A little history is in order here. Let’s not forget that the AOA was censured in court for making unsubstantiated health care claims related to the source of contact lens purchases. It was in 2001 that the association paid $750,000 in penalties under a settlement agreement reached in the U.S. District Court in the Middle District of Florida Jacksonville Division. As part of the settlement, the AOA also agreed that it “shall not represent directly or indirectly that increased eye health risk is inherent in the distribution of replacement disposable contact lenses by mail order or pharmacy or drug stores.” Put simply, it can’t sully the reputation of its competition by advancing alarmist assertions that lack a factual foundation. Now this same entity and its coalition partners are taking aim at the one sensible piece of legislation Congress passed in recent years to protect consumers from anti-free market cronyism. That would be the 2003 Fairness to Contact Lens Consumers Act, which says that contact lens prescribers must provide a copy of the prescription to patients. This was an incremental, but important step in the direction of a more competitive marketplace, one where consumers could take their prescription and shop around.

Unfortunately, the law has not been aggressively enforced. Government figures show the eye doctors decline to provide patients with a copy of their prescription roughly half of the time. What this says is that the larger companies have worked in concert with their congressional allies to dilute the FCLCA of any real meaning. They are now poised to land a knock-out blow in the form of a new bill entitled the “Contact Lens Consumer Health Protection Act of 2016,” which Sen. Bill Cassidy (R-La.) introduced just last week. It’s a doozy. Instead of empowering consumers with more choice, the bill adds mandates to the contact lens prescriber verification process making it much more difficult for online distributers of contact lenses to sell directly to consumers.

By requiring contact lens sellers to provide live telephone, fax and email methods for prescribers to contact the sellers, Cassidy’s bill would set a very cumbersome process into motion. This provision completely guts the original intention of the FCLCA as it would enable optometrists to indefinitely block a sale by simply communicating a question through the live agent service line and then refuse any future communications. As an added insult, the bill provides for $40,000 in fines for each violation.

The one bit of encouraging news comes in the form of a letter Sens. Mike Lee (R-Utah) and Amy Klobuchar (D-Minn.) sent to FTC Chairwoman Edith Ramirez asking the Commission to investigative current practices within the contact lens industry to ensure that consumers are “experiencing a greater choice of brands, lower prices for lenses and more vibrant retail choices…” Lee and Klobuchar also ask that that FTC probe into comments made during the rulemaking process that suggest patients are not automatically receiving their prescription.
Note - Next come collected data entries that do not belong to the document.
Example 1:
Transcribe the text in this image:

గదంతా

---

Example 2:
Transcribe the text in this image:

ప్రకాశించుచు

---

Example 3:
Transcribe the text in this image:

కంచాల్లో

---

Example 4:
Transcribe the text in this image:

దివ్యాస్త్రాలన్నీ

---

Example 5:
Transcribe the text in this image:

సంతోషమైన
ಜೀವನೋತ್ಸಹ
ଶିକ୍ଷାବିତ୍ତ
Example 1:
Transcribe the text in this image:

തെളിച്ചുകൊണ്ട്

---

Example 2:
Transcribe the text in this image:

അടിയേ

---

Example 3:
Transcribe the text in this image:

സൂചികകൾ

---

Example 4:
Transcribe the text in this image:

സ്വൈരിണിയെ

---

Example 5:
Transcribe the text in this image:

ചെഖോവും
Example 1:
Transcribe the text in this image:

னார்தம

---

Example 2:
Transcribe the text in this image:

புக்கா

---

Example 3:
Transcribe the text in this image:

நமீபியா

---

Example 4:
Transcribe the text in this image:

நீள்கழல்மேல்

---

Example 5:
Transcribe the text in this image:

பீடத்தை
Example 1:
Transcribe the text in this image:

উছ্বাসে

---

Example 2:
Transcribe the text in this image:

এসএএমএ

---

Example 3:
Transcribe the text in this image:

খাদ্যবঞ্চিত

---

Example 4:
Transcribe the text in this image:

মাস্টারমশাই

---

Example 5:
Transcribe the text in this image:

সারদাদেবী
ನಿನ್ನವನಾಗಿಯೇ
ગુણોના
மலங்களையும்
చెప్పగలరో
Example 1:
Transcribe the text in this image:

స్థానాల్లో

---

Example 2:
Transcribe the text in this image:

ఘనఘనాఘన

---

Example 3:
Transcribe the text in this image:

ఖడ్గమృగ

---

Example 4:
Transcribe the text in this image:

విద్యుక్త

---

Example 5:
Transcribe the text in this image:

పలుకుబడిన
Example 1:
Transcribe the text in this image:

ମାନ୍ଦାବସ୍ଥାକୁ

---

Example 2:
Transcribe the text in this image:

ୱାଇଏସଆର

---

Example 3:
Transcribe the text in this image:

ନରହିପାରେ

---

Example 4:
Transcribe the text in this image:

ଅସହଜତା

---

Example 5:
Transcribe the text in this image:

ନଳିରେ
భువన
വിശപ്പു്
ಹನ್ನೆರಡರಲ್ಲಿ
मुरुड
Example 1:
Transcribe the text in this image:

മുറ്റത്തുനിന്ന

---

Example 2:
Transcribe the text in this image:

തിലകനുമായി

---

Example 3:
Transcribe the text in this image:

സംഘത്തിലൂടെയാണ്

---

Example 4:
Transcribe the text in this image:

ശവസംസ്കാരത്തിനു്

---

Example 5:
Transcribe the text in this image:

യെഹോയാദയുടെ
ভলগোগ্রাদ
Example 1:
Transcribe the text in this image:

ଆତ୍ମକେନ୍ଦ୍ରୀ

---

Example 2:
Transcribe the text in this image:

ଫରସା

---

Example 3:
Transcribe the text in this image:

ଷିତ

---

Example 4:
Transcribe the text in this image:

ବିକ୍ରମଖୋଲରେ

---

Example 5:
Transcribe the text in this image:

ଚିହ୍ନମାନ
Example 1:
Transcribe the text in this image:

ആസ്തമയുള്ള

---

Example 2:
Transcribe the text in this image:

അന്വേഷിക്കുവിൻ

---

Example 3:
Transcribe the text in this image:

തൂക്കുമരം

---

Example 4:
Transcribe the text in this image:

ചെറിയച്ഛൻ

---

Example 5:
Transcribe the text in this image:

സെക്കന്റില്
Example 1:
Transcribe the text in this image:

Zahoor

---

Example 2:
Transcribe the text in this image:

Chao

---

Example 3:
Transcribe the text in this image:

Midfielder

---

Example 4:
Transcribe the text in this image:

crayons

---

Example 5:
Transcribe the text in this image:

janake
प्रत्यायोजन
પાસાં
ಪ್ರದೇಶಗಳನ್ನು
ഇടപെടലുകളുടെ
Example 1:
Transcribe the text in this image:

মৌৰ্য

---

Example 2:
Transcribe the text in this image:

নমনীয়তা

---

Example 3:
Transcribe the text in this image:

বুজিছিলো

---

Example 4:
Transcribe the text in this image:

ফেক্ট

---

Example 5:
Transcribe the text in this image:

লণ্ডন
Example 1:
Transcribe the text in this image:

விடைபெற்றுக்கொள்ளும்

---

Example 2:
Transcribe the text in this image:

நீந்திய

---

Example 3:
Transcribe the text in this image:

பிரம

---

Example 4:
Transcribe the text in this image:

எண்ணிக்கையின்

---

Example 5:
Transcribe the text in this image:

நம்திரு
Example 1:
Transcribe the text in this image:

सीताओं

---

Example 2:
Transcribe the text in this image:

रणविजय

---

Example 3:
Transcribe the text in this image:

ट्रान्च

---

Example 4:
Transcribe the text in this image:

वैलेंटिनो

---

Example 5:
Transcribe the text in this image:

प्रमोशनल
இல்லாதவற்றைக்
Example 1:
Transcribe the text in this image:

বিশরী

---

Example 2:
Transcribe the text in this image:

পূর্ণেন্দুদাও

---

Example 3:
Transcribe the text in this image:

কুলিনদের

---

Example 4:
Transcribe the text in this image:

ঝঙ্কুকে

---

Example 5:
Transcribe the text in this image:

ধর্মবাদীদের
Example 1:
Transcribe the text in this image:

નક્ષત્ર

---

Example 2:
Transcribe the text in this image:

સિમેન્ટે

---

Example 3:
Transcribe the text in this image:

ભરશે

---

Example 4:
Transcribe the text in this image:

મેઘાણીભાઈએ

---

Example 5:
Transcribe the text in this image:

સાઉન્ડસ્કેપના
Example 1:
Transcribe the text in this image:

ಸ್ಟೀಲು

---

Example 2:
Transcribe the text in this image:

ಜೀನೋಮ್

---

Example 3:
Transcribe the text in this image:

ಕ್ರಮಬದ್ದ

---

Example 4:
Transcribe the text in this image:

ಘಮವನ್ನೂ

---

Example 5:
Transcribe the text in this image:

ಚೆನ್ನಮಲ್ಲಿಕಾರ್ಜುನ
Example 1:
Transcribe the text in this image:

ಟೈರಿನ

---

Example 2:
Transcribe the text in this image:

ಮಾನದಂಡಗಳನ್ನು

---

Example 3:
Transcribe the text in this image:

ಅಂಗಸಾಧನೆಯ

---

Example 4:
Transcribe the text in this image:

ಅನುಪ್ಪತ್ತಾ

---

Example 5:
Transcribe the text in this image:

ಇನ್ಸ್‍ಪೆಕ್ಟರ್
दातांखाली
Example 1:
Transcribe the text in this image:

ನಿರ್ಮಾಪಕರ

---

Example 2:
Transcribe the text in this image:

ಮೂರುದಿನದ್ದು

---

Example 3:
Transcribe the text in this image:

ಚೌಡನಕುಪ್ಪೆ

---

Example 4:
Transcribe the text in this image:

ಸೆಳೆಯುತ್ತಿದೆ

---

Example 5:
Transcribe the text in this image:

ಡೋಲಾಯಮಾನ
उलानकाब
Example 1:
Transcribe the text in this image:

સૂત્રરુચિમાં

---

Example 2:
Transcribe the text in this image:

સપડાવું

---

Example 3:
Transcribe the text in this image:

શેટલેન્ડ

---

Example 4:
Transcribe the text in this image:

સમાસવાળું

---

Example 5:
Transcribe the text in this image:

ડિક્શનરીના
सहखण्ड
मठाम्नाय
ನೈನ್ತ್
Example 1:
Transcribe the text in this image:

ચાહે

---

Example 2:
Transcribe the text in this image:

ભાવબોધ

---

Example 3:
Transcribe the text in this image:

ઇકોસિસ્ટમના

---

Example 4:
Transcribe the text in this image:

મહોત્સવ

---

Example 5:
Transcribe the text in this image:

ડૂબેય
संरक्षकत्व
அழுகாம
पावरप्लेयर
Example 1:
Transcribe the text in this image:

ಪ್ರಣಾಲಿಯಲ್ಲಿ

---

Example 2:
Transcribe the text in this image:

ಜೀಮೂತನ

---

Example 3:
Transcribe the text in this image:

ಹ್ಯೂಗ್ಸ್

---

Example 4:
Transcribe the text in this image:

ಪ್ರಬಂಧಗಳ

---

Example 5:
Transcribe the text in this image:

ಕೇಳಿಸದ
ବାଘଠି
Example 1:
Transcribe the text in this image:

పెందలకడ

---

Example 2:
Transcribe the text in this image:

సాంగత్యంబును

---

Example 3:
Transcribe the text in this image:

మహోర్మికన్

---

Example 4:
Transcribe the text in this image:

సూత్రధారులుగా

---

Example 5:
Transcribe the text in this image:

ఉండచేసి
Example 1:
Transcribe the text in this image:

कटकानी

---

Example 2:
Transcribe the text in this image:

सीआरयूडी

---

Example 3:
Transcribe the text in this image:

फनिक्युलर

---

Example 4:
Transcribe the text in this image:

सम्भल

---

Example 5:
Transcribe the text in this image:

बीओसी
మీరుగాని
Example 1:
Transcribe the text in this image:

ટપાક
If Congress won’t step up to repeal the federal requirement for prescriptions, it should at least move to aggressively enforce the pro-consumer laws that are already on the books while resisting new mandates. Proponents of so-called Contact Lens Consumer Health Protection Act” are pinning their hopes on slick, public-safety messaging meant to deflect attention away from the substance of the bill. The cronyism lurking behind the bill’s proposed mandates should be anathema to a Republican Congress that supposedly favors free market solutions. Here, they have the opportunity to prove it by blocking government rules and regulations that protect well-funded special interests at the expense of constituents who don’t have friends in high places. Will they?

Tug McGraw, the Phillies pitcher who famously struck out the last batter to win the 1980 World Series, had the appropriate comment: “Ya Gotta Believe!” He was with Mets when he first coined the phrase. But back then, the Phillies were able to recognize good talent and make good trades.